Stored data entries
◆ ◆ ◆ ◆ ◆ ◆ ◆

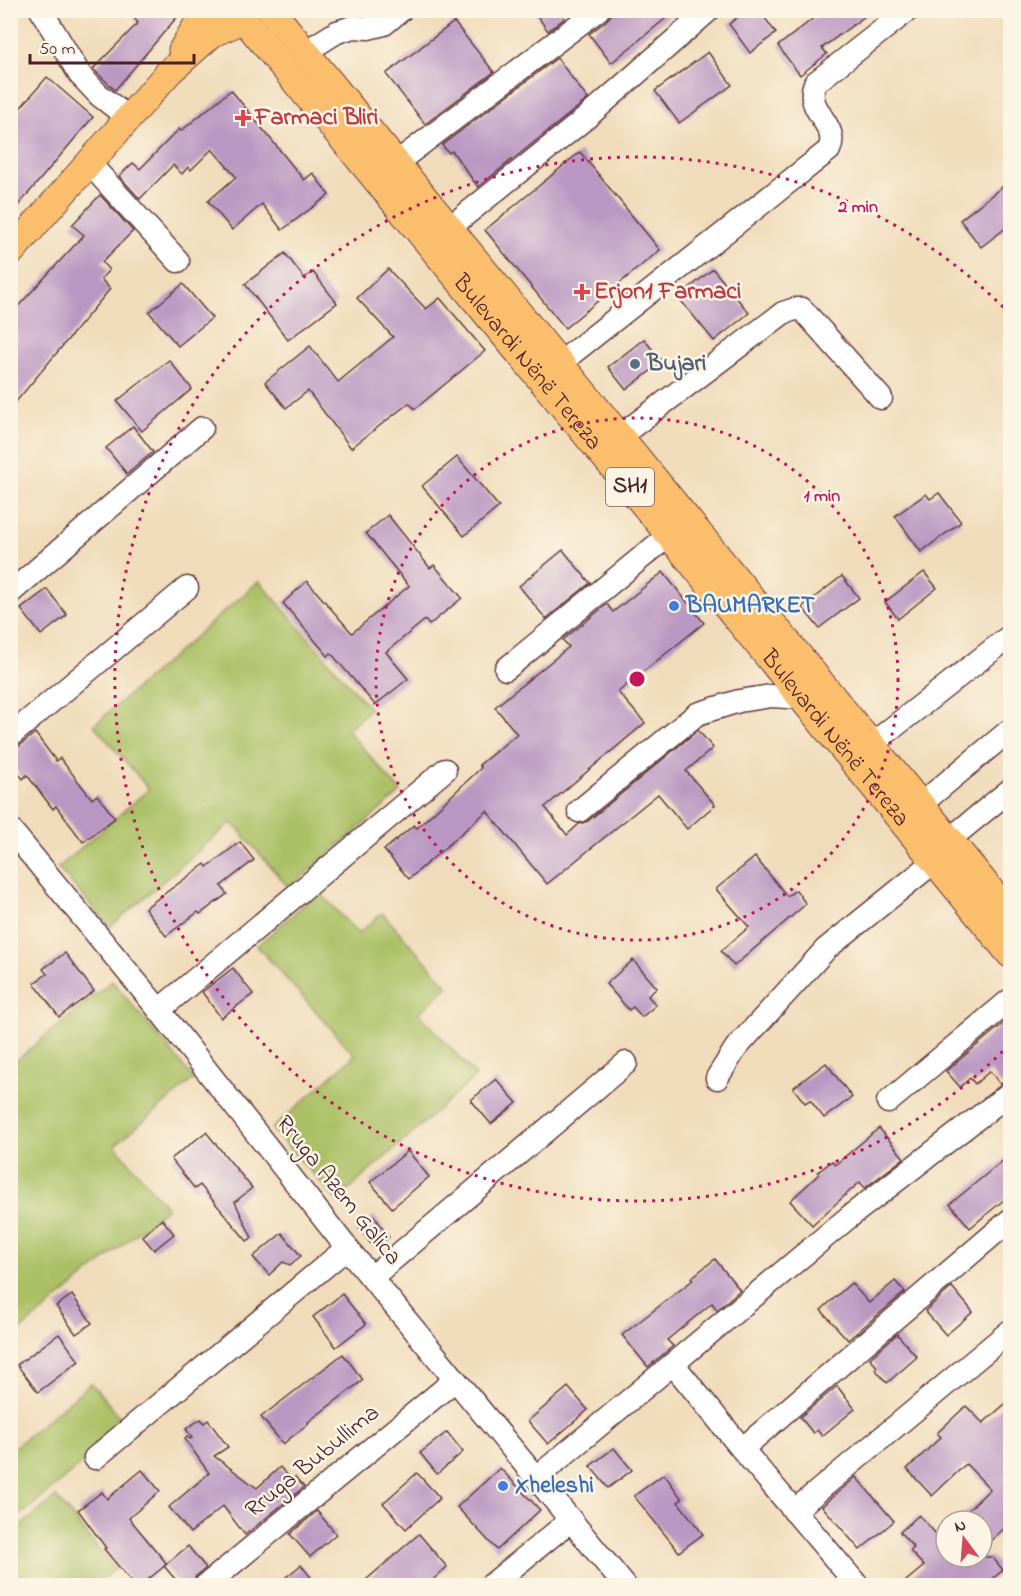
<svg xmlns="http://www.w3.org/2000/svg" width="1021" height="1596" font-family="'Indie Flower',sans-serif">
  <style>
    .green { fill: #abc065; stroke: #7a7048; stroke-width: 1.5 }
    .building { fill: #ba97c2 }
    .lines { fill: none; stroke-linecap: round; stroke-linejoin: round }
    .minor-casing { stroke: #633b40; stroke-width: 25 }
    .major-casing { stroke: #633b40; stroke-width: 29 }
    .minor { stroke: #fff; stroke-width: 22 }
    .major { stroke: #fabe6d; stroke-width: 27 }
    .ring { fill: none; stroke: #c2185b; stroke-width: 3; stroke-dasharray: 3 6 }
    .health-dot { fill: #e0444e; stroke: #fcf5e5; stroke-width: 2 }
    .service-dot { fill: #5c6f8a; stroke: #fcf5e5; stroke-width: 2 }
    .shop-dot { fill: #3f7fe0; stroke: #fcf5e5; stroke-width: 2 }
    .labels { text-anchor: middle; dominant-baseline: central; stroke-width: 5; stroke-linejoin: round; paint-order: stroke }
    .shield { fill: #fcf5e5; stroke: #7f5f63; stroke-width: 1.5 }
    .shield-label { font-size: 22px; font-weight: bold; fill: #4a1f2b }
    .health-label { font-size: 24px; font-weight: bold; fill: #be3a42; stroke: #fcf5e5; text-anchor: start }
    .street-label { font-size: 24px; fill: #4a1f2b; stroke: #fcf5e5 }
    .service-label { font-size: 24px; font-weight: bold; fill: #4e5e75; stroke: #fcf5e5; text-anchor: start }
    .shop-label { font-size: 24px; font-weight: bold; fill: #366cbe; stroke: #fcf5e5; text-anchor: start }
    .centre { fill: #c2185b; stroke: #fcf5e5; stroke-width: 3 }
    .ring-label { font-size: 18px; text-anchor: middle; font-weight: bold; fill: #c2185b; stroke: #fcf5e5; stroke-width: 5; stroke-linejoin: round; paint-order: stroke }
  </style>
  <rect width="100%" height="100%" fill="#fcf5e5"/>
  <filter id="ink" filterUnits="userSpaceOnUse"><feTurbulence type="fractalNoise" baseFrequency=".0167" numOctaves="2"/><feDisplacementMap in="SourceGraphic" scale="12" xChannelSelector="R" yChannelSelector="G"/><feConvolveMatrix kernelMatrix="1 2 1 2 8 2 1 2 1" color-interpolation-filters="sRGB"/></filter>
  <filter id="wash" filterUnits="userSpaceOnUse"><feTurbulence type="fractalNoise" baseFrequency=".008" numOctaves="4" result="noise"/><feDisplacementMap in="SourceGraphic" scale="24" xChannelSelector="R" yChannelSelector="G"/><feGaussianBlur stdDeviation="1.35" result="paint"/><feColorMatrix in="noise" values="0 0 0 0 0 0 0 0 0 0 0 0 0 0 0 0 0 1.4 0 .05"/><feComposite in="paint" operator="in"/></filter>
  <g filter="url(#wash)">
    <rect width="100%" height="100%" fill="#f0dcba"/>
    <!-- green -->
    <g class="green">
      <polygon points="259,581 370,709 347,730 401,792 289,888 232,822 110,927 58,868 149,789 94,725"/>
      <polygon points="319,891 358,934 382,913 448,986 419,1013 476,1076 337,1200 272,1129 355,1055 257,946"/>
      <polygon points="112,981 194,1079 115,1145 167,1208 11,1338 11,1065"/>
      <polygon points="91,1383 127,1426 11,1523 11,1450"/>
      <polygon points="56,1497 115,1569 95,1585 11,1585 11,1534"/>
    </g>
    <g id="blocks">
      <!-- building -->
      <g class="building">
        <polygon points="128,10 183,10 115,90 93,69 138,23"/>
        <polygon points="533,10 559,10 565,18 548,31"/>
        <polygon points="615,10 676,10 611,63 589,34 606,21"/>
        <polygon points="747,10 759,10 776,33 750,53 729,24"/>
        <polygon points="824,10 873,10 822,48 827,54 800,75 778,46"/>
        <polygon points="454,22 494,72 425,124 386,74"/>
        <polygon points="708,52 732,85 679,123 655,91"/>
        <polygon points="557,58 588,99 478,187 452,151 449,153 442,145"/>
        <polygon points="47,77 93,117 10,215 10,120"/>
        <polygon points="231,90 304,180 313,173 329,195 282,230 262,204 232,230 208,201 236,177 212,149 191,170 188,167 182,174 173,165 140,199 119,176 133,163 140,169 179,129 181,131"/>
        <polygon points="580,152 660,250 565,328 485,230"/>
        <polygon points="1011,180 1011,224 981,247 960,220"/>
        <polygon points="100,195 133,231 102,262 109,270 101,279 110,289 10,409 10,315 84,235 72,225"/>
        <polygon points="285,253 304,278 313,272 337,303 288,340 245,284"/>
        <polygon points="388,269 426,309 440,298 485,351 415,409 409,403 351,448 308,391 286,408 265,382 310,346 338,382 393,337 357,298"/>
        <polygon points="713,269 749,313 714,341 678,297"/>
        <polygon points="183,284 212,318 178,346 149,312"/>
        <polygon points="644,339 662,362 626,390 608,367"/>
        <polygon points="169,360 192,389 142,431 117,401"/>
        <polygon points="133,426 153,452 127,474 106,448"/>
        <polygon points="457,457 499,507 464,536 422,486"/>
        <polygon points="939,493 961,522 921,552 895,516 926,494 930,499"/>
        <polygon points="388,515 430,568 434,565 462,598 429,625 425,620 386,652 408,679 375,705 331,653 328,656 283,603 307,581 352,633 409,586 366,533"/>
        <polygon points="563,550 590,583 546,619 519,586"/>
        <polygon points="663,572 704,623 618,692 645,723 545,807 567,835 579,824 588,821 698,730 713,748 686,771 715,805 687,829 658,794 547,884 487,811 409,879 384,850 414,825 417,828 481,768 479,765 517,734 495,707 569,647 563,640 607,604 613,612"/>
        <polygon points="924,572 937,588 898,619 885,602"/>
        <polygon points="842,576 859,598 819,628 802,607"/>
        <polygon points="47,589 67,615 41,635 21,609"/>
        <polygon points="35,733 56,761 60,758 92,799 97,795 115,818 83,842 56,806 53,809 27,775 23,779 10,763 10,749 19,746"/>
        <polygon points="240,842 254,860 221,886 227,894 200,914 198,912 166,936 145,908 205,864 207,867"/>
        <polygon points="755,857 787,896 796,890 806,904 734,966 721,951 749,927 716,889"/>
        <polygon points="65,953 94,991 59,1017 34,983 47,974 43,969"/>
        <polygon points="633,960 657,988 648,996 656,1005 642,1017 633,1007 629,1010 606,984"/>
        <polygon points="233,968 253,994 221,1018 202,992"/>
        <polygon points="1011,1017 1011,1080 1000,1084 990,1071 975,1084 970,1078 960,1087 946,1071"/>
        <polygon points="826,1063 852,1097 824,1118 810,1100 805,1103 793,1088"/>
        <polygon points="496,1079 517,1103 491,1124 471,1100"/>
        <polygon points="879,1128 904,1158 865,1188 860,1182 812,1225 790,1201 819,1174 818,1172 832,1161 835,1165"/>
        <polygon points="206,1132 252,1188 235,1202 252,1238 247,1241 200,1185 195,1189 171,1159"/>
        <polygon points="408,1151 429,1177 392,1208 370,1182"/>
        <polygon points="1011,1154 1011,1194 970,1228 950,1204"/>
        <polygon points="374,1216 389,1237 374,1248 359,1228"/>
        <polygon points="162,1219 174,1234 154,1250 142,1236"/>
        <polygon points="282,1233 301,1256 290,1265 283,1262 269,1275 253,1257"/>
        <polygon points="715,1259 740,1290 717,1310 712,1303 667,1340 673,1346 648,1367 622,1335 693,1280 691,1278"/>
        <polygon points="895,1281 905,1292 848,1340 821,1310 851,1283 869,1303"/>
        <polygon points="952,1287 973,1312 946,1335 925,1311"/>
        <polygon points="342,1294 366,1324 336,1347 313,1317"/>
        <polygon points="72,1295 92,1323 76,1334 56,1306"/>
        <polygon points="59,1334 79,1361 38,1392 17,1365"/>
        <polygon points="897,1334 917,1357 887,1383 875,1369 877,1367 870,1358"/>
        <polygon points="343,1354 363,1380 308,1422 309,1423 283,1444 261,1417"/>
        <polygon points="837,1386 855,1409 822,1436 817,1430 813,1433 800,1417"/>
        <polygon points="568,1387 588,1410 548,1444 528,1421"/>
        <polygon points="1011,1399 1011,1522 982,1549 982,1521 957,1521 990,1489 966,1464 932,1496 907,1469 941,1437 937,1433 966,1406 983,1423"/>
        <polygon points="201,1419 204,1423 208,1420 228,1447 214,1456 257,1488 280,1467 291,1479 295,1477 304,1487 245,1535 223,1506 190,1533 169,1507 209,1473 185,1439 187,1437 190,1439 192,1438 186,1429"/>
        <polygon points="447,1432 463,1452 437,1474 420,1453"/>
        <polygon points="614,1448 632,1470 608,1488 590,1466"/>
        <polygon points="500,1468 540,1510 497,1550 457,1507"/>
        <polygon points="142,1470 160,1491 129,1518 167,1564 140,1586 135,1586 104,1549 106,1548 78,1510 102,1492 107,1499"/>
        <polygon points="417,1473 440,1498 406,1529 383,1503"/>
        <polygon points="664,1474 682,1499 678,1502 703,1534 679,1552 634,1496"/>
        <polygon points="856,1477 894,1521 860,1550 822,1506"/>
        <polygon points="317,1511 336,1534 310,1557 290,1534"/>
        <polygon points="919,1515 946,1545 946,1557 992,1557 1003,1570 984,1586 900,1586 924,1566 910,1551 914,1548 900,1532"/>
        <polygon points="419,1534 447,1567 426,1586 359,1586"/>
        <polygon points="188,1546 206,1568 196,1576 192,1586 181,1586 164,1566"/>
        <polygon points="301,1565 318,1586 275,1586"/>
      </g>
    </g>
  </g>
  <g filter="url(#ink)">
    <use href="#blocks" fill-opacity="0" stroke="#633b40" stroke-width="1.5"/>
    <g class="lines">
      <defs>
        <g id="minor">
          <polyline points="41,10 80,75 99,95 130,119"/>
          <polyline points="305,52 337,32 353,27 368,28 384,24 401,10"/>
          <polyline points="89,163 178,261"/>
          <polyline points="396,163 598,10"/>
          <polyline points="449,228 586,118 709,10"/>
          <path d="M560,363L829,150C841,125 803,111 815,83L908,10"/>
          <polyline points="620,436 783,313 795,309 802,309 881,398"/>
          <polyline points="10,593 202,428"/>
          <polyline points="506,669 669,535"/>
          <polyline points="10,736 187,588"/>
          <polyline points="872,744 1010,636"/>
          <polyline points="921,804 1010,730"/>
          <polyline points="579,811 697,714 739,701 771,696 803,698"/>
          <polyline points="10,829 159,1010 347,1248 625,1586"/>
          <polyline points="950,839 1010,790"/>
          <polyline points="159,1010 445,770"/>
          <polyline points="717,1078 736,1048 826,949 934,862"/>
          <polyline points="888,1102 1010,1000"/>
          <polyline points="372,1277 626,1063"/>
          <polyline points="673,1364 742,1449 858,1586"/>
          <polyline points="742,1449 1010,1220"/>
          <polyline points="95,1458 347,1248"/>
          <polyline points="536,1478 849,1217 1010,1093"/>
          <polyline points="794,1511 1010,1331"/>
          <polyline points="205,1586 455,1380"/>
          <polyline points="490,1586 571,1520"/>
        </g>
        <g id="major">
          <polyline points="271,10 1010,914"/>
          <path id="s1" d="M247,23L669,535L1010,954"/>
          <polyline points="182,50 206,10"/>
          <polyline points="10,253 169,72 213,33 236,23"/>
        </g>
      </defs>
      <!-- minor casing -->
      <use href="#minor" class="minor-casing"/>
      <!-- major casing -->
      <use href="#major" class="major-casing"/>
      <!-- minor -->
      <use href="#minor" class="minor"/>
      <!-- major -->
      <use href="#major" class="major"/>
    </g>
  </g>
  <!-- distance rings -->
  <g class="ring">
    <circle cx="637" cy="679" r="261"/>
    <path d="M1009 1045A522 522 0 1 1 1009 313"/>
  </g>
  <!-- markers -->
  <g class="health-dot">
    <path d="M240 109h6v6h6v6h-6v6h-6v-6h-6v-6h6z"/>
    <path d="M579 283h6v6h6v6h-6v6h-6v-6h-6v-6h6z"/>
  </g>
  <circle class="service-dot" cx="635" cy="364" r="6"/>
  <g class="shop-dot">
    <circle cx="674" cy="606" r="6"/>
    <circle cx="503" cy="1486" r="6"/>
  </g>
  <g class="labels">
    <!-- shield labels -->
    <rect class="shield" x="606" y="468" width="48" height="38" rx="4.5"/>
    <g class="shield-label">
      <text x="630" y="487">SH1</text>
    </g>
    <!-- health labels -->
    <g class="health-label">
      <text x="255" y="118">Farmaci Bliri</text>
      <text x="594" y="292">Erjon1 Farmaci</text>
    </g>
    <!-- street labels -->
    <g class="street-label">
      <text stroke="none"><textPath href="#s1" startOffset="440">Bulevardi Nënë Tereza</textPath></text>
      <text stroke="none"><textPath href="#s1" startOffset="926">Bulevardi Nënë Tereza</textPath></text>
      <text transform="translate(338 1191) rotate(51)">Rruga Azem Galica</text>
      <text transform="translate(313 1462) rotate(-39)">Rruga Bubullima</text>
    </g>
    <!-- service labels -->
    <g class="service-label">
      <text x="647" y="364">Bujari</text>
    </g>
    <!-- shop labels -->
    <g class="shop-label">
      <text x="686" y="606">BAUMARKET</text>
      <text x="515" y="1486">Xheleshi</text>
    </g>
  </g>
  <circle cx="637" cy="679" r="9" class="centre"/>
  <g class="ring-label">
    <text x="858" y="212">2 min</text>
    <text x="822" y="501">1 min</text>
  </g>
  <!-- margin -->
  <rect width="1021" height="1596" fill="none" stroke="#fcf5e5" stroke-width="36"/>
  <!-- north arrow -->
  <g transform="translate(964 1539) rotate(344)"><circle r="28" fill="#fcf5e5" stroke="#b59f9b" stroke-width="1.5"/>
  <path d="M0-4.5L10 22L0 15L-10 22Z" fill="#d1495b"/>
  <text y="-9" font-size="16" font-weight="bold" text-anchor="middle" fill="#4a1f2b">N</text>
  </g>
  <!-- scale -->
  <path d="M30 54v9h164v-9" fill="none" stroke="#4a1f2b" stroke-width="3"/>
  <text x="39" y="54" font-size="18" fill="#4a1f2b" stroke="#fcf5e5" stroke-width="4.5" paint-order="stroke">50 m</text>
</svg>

◆ ◆ ◆ ◆ ◆ ◆ ◆

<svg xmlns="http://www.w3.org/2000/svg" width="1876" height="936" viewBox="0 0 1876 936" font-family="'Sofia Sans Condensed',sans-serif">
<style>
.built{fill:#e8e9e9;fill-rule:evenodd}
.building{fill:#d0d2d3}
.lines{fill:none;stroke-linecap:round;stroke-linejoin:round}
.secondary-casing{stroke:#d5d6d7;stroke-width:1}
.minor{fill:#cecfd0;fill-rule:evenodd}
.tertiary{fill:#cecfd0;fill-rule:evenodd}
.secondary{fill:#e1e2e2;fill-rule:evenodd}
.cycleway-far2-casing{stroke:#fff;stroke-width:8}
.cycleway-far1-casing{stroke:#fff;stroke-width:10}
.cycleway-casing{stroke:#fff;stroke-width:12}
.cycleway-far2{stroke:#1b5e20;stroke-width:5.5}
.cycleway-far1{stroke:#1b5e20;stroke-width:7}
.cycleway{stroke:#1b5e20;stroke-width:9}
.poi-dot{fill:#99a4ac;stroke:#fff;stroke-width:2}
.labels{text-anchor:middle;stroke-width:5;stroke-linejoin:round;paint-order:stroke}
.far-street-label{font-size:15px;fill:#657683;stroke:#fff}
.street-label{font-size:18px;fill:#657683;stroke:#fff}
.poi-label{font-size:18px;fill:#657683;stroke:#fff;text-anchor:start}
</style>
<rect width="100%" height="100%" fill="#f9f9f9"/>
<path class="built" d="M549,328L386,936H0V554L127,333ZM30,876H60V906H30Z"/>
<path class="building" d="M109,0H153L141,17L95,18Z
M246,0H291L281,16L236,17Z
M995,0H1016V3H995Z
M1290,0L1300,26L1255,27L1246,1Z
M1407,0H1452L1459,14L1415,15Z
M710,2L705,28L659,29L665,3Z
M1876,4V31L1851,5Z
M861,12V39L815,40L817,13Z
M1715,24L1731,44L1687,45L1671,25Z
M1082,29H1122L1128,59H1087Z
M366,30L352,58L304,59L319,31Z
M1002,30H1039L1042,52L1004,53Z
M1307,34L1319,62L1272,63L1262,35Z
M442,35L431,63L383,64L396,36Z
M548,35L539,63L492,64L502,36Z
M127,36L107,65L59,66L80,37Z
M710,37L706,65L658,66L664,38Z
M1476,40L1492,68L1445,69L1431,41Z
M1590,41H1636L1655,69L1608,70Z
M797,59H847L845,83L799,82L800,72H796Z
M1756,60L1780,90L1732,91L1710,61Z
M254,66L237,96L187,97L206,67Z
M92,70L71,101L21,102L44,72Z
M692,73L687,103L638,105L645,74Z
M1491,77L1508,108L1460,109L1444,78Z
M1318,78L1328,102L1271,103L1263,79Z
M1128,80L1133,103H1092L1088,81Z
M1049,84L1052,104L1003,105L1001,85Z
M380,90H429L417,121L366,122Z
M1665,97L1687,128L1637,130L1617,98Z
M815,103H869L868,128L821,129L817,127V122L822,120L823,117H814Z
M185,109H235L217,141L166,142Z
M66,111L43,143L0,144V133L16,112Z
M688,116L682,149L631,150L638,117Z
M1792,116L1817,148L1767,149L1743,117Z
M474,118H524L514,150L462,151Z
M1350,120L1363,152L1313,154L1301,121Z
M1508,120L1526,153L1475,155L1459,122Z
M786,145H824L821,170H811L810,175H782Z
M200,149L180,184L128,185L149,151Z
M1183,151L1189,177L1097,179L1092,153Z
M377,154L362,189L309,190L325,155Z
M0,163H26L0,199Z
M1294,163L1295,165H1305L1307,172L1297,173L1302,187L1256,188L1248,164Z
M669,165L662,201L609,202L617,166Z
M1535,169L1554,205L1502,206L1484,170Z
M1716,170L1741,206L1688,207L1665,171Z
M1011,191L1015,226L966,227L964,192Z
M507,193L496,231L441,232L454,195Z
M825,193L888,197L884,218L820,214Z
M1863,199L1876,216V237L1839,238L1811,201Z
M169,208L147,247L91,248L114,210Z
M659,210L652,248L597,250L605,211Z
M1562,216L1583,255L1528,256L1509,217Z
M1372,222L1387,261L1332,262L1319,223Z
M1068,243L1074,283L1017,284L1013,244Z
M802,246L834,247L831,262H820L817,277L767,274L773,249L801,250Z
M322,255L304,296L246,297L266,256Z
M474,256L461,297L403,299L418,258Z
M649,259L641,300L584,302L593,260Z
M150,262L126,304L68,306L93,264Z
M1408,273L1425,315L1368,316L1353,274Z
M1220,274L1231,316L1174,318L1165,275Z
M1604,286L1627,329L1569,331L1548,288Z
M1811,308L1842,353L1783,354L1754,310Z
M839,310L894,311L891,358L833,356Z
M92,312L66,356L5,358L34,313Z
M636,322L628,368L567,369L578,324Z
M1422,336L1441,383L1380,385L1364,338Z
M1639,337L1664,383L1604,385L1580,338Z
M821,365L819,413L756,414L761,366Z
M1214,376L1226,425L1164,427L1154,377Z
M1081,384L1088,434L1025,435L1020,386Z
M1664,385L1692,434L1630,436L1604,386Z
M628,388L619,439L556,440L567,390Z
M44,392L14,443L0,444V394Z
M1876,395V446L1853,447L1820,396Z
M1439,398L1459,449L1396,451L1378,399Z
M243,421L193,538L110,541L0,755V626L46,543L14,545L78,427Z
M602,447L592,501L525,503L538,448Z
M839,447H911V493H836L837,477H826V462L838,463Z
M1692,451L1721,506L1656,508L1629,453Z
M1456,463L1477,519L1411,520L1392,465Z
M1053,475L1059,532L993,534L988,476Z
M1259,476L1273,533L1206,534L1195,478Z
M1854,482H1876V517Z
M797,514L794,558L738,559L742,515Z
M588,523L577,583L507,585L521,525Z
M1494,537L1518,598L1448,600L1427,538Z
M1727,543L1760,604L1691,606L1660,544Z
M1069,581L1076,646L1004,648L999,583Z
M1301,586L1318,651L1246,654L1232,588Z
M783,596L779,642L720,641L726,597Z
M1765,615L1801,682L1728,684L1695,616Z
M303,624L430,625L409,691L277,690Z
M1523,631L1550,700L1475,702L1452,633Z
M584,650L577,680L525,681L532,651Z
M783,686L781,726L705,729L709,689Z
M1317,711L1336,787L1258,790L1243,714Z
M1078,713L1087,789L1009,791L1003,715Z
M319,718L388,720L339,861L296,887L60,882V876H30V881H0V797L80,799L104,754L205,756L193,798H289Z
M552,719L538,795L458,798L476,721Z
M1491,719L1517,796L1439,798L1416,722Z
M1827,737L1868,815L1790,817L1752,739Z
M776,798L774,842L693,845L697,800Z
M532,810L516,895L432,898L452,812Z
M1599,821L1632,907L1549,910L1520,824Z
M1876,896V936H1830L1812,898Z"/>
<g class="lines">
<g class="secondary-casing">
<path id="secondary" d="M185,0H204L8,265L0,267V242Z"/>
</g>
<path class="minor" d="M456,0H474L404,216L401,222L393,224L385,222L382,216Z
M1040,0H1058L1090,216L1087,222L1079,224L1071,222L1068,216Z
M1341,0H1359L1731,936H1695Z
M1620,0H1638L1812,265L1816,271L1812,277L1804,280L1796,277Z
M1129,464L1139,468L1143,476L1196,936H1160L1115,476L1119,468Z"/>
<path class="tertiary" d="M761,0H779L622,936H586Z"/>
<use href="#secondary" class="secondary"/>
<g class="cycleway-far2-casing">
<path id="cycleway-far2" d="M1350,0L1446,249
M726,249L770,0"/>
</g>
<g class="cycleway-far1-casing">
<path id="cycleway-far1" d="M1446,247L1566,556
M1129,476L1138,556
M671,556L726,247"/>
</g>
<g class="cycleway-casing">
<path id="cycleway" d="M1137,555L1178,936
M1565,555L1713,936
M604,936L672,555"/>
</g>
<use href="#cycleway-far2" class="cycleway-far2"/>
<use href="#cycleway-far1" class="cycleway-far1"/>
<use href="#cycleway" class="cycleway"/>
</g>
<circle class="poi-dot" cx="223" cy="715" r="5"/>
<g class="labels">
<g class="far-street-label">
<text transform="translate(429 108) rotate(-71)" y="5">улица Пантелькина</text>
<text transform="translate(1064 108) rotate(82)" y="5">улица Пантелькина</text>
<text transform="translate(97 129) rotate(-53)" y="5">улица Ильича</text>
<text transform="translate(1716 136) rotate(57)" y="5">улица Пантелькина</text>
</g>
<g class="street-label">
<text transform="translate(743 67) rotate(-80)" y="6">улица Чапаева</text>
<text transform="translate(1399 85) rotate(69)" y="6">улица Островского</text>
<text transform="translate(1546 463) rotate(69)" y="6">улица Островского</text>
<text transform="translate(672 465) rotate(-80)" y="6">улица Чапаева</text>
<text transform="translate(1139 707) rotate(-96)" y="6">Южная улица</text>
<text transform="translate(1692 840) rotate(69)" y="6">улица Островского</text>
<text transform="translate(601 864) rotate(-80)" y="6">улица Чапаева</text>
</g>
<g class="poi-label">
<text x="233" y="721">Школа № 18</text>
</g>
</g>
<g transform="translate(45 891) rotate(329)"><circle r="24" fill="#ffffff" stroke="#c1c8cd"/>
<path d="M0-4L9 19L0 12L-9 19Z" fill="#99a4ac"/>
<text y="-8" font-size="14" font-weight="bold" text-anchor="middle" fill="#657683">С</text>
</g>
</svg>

◆ ◆ ◆ ◆ ◆ ◆ ◆

▸ **TASK DESCRIPTION**
Quote the data above from the line containing "M1068,243L1074,283L1017,284L1013,244Z" to the line containing "M303,624L430,625L409,691L277,690Z", inclusive, and stop.

▸ **FINISHED TASK**
M1068,243L1074,283L1017,284L1013,244Z
M802,246L834,247L831,262H820L817,277L767,274L773,249L801,250Z
M322,255L304,296L246,297L266,256Z
M474,256L461,297L403,299L418,258Z
M649,259L641,300L584,302L593,260Z
M150,262L126,304L68,306L93,264Z
M1408,273L1425,315L1368,316L1353,274Z
M1220,274L1231,316L1174,318L1165,275Z
M1604,286L1627,329L1569,331L1548,288Z
M1811,308L1842,353L1783,354L1754,310Z
M839,310L894,311L891,358L833,356Z
M92,312L66,356L5,358L34,313Z
M636,322L628,368L567,369L578,324Z
M1422,336L1441,383L1380,385L1364,338Z
M1639,337L1664,383L1604,385L1580,338Z
M821,365L819,413L756,414L761,366Z
M1214,376L1226,425L1164,427L1154,377Z
M1081,384L1088,434L1025,435L1020,386Z
M1664,385L1692,434L1630,436L1604,386Z
M628,388L619,439L556,440L567,390Z
M44,392L14,443L0,444V394Z
M1876,395V446L1853,447L1820,396Z
M1439,398L1459,449L1396,451L1378,399Z
M243,421L193,538L110,541L0,755V626L46,543L14,545L78,427Z
M602,447L592,501L525,503L538,448Z
M839,447H911V493H836L837,477H826V462L838,463Z
M1692,451L1721,506L1656,508L1629,453Z
M1456,463L1477,519L1411,520L1392,465Z
M1053,475L1059,532L993,534L988,476Z
M1259,476L1273,533L1206,534L1195,478Z
M1854,482H1876V517Z
M797,514L794,558L738,559L742,515Z
M588,523L577,583L507,585L521,525Z
M1494,537L1518,598L1448,600L1427,538Z
M1727,543L1760,604L1691,606L1660,544Z
M1069,581L1076,646L1004,648L999,583Z
M1301,586L1318,651L1246,654L1232,588Z
M783,596L779,642L720,641L726,597Z
M1765,615L1801,682L1728,684L1695,616Z
M303,624L430,625L409,691L277,690Z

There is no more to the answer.